Task to carry out: Retype the stretch of the essay on World War I from "Well settled in" through "one as well.".

Well settled in the predictable conventions of the 19th century, no one, it seemed, even contemplated the possibility that the century-long post-Napoleonic order could or would be rent asunder. European stability, coupled with attendant increases in trade and economic largess triggered by the greatest surge in labor saving gadgetry the world had ever known, seemed to have ushered in an unending era of relative peace and prosperity. The railroads, telegraphs and oceanic steamers that made the world a smaller place existed in an easy camaraderie with the elevators, refrigerators and now-available-on-a-large-scale "horseless carriages" that made it an easier one as well.

Sure, there were pockets of despair -- from the Irish nationalists demanding freedom from an imperial order that had unnecessarily killed millions of their countrymen in an if not created then certainly abetted famine, to the widespread poverty of an industrial order that produced a set of discordant notes running from Marx's manifesto to the Paris Commune to the nascent labor movement -- but things on the whole seemed always to be improving.

And then, two years later, a Serbian nationalist assassinated an Austrian prince and the world blew up.

For well over ninety years now, historians have sliced and diced the causes of World War I from almost every possible angle. They have lamented the failure of statesmanship that unnecessarily turned a crime into a cause. They have unmasked the fragility inherent in inter-related monarchies, where Kaiser, Czar and King all had the same grandmother and, perhaps, the same psychoses. They have plumbed the documentary record to expose the flaws in inter-locking treaty commitments that turned the heirs of Bismarck, Metternich, Gladstone and Disraeli into dominoes that mindlessly fell into their pre-assigned positions, as one after another erstwhile great nation mistook action for strength while dismissing thought as the province of the weak. They have condemned the leaders who ignored America's Civil War, a stark and recent example of how total war would become in the new industrial age.

But perhaps the most accurate assessment is this:

World War I happened because no one in any position of responsible authority really thought it could... or would.

And in that, there is a lesson for us in August 2012.

We are running around in circles today, and our arguments are often pointless, especially when it comes to the economy. Neither the temerity of the European Monetary Union nor the austerity plans embraced by various conservative and/or creditor friendly political parties or governments make any sense in the current economic environment. When interest rates are near zero, demand has imploded, and growth become anemic, deficits are irrelevant and fiscal stimulus on a massive scale is really the only solution. To pretend this is not the case, or to ignore the transparently obvious realities that make it so, is the rough equivalent of assuming in 1912 that a World War lasting four plus years -- and costing tens of millions of lives -- can never happen. To further assume that austerity will somehow create a recovery under these circumstances is equivalent to assuming in 1912 that the cavalry will be be relevant in the coming mechanized war.

Supplied information:
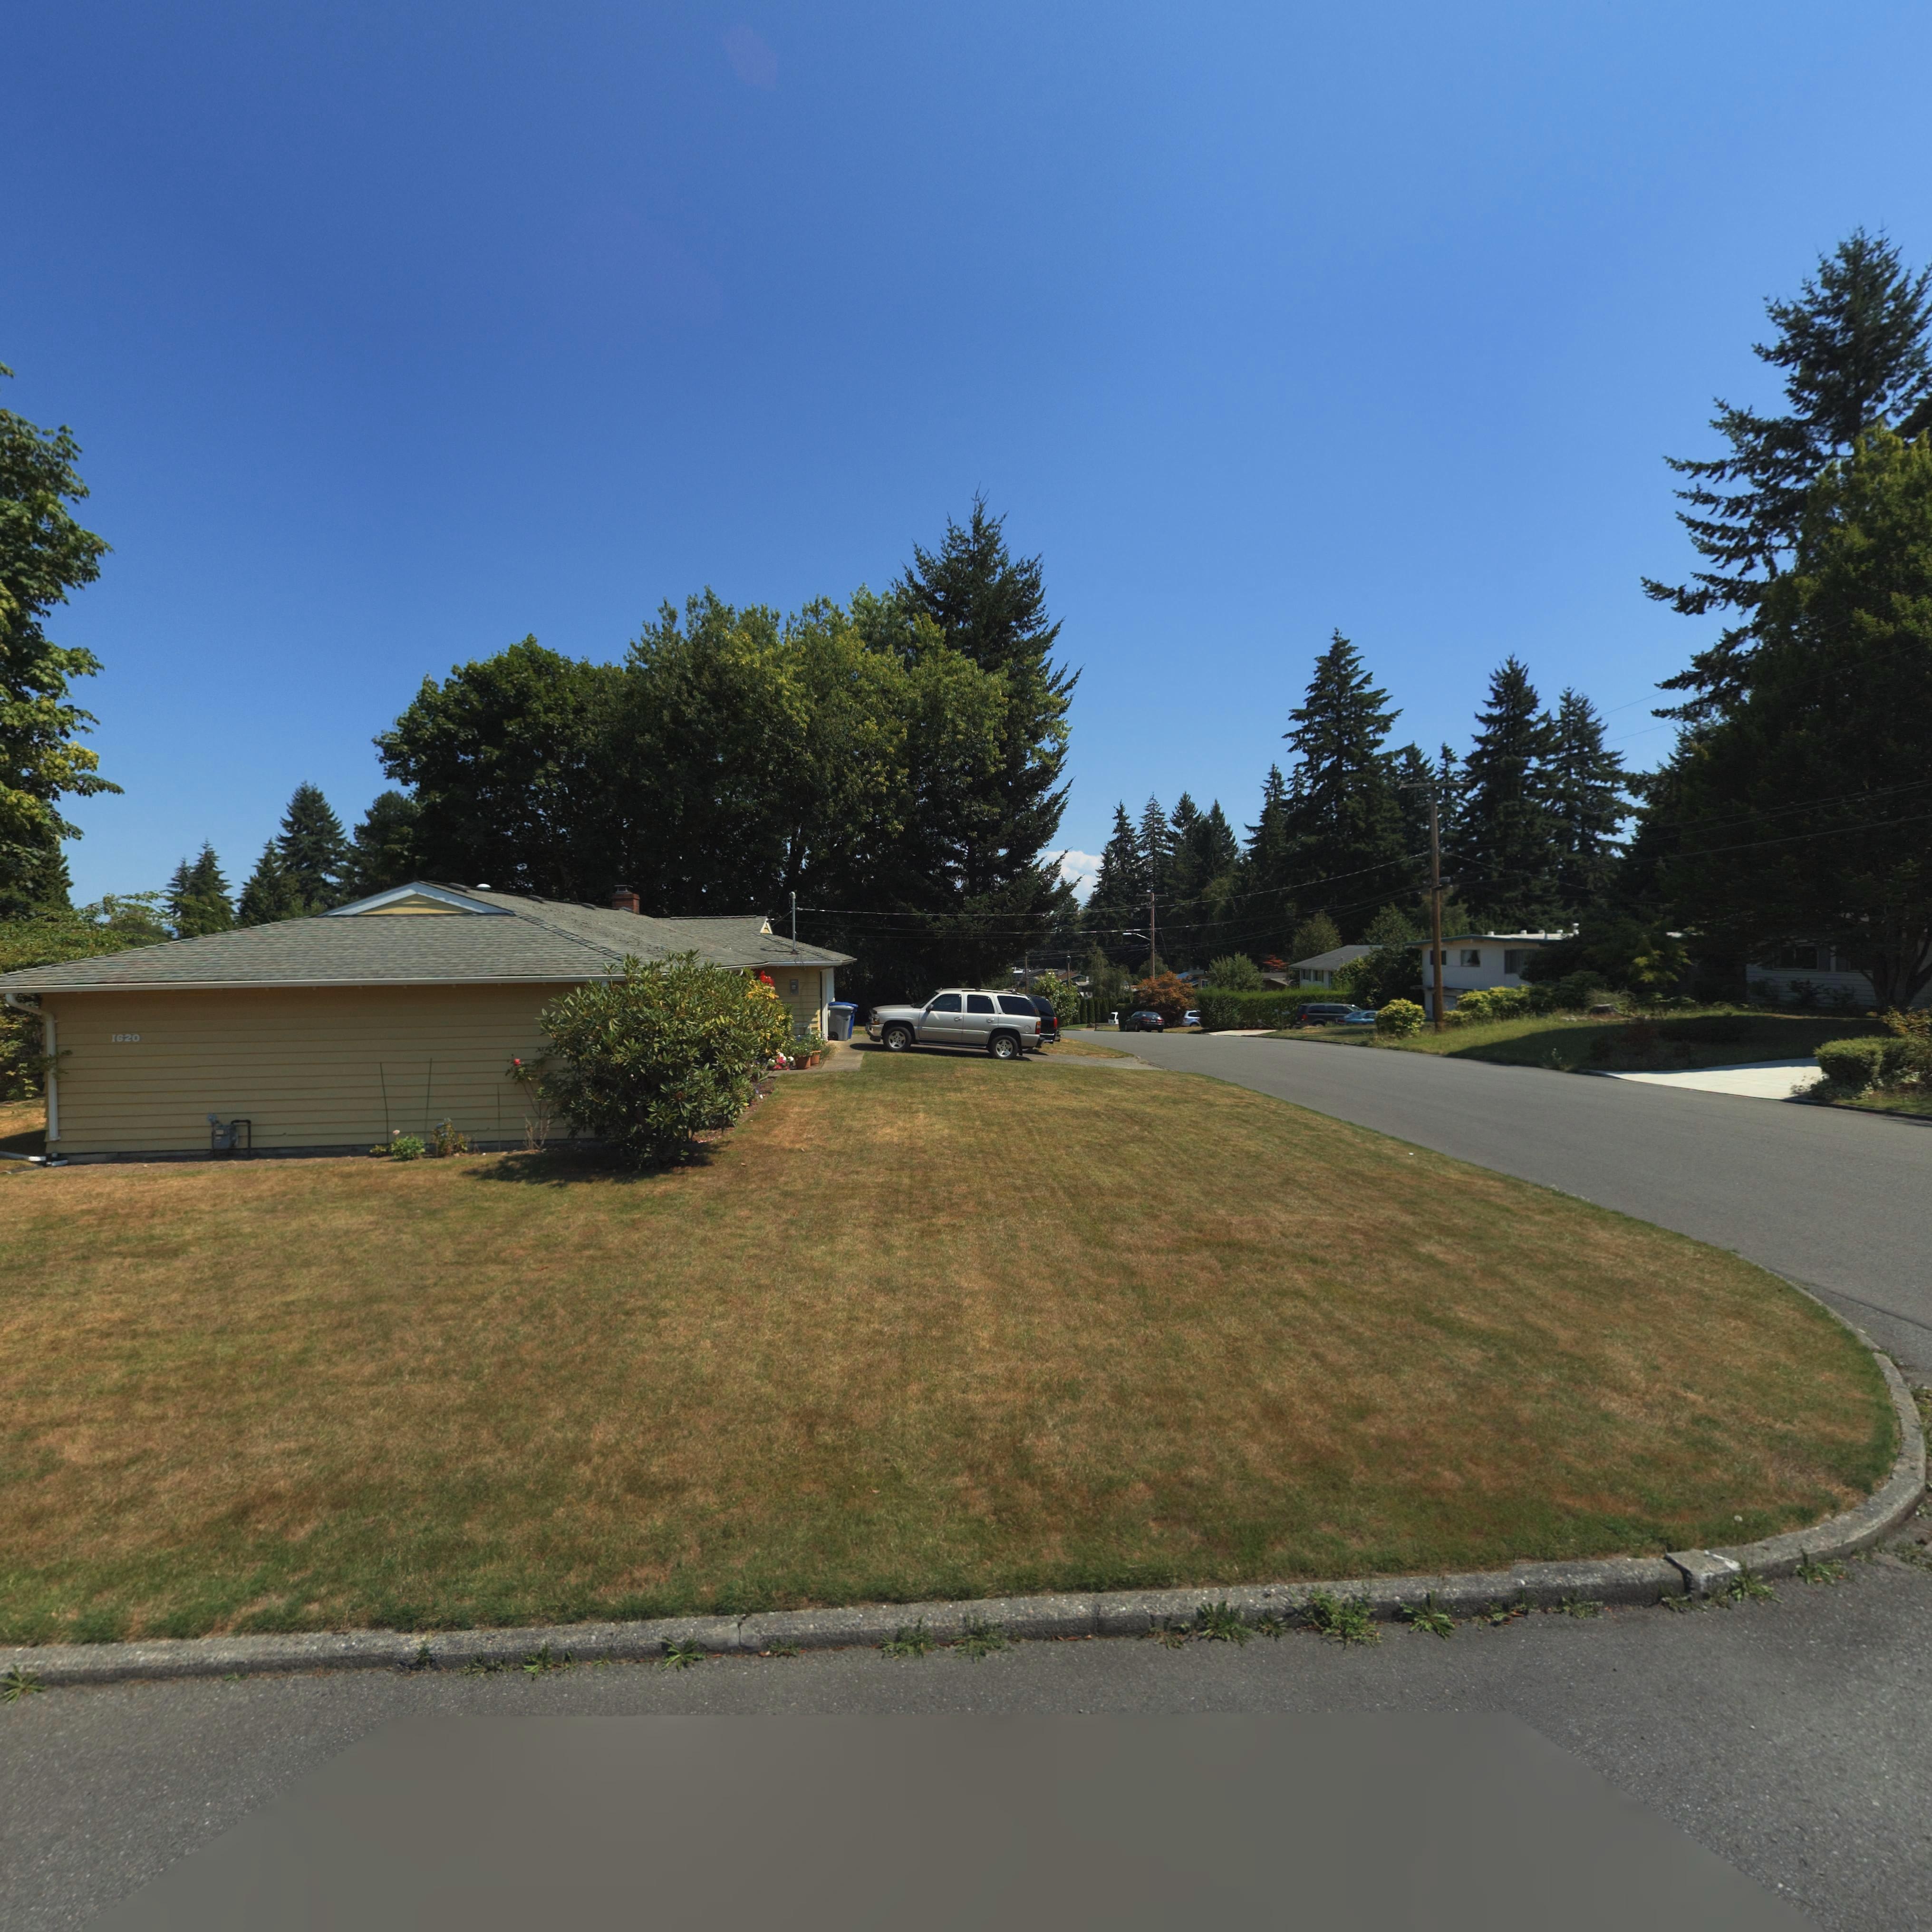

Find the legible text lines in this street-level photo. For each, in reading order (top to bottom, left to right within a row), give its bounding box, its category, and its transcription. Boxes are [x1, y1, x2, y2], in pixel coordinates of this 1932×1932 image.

[111, 1034, 140, 1042] StreetNumber: 1620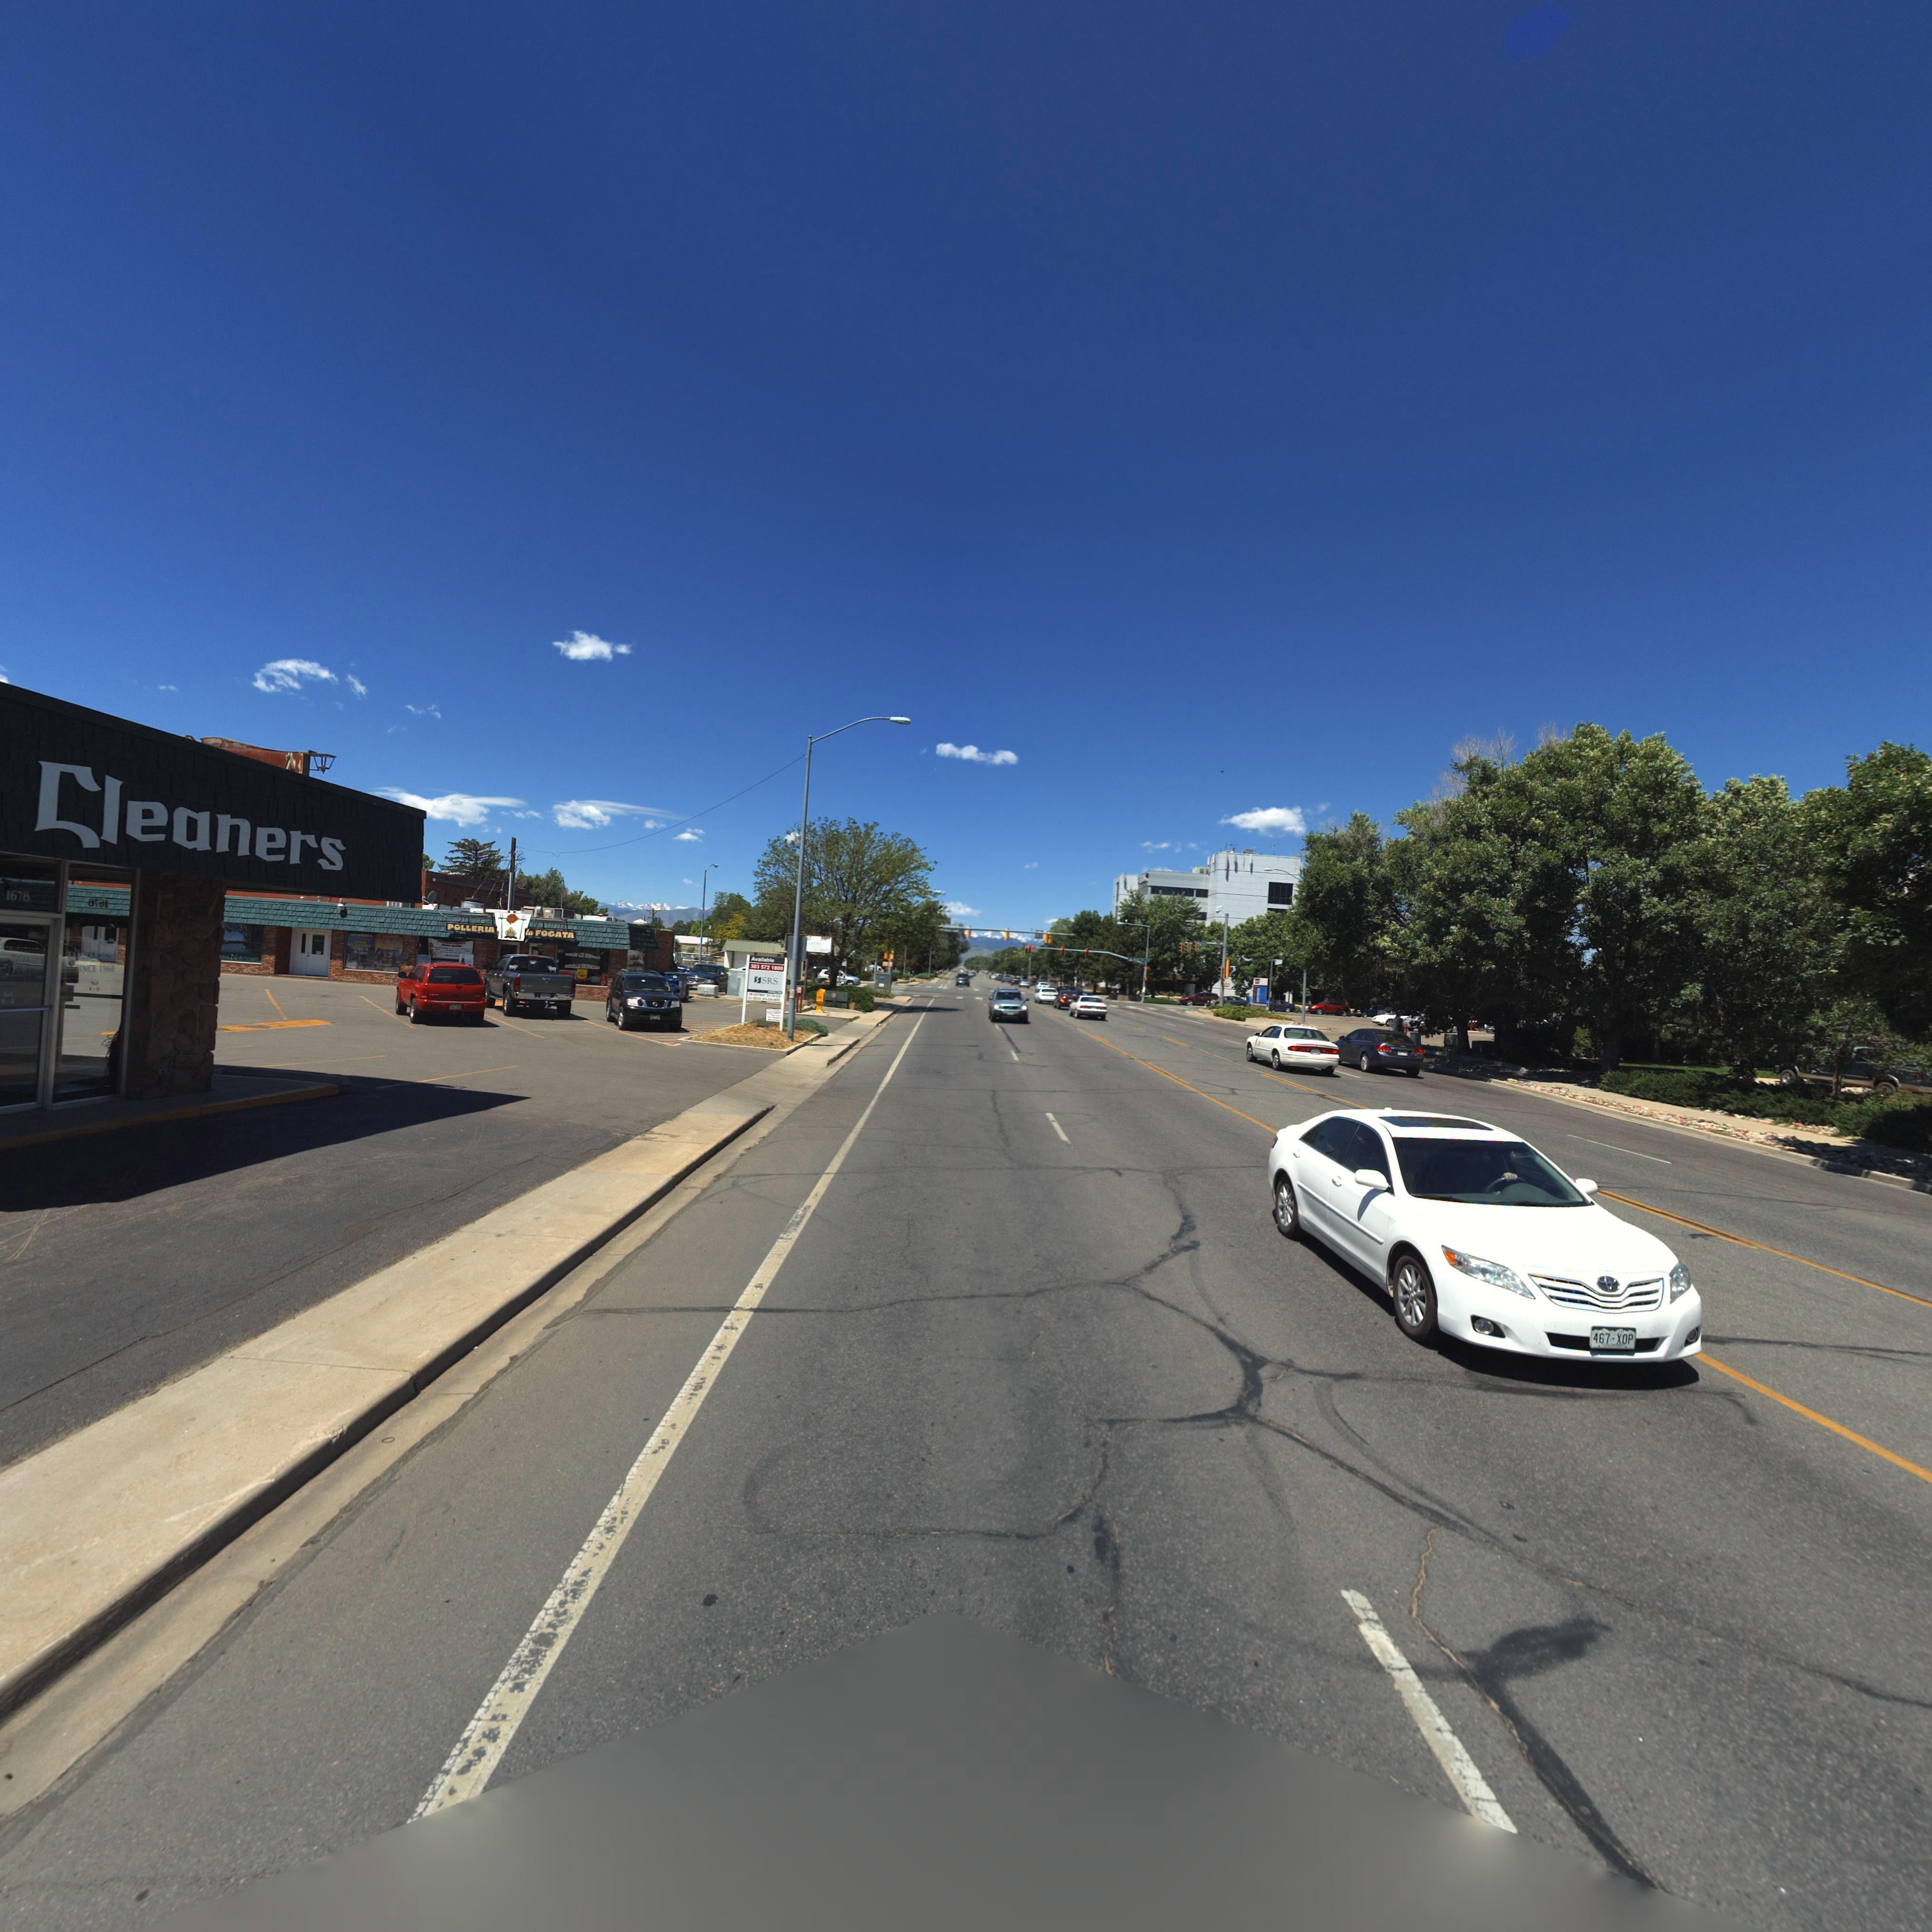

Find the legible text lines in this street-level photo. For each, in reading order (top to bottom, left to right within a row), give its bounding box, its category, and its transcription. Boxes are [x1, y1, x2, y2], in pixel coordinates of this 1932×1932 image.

Exercise answer:
Well settled in the predictable conventions of the 19th century, no one, it seemed, even contemplated the possibility that the century-long post-Napoleonic order could or would be rent asunder. European stability, coupled with attendant increases in trade and economic largess triggered by the greatest surge in labor saving gadgetry the world had ever known, seemed to have ushered in an unending era of relative peace and prosperity. The railroads, telegraphs and oceanic steamers that made the world a smaller place existed in an easy camaraderie with the elevators, refrigerators and now-available-on-a-large-scale "horseless carriages" that made it an easier one as well.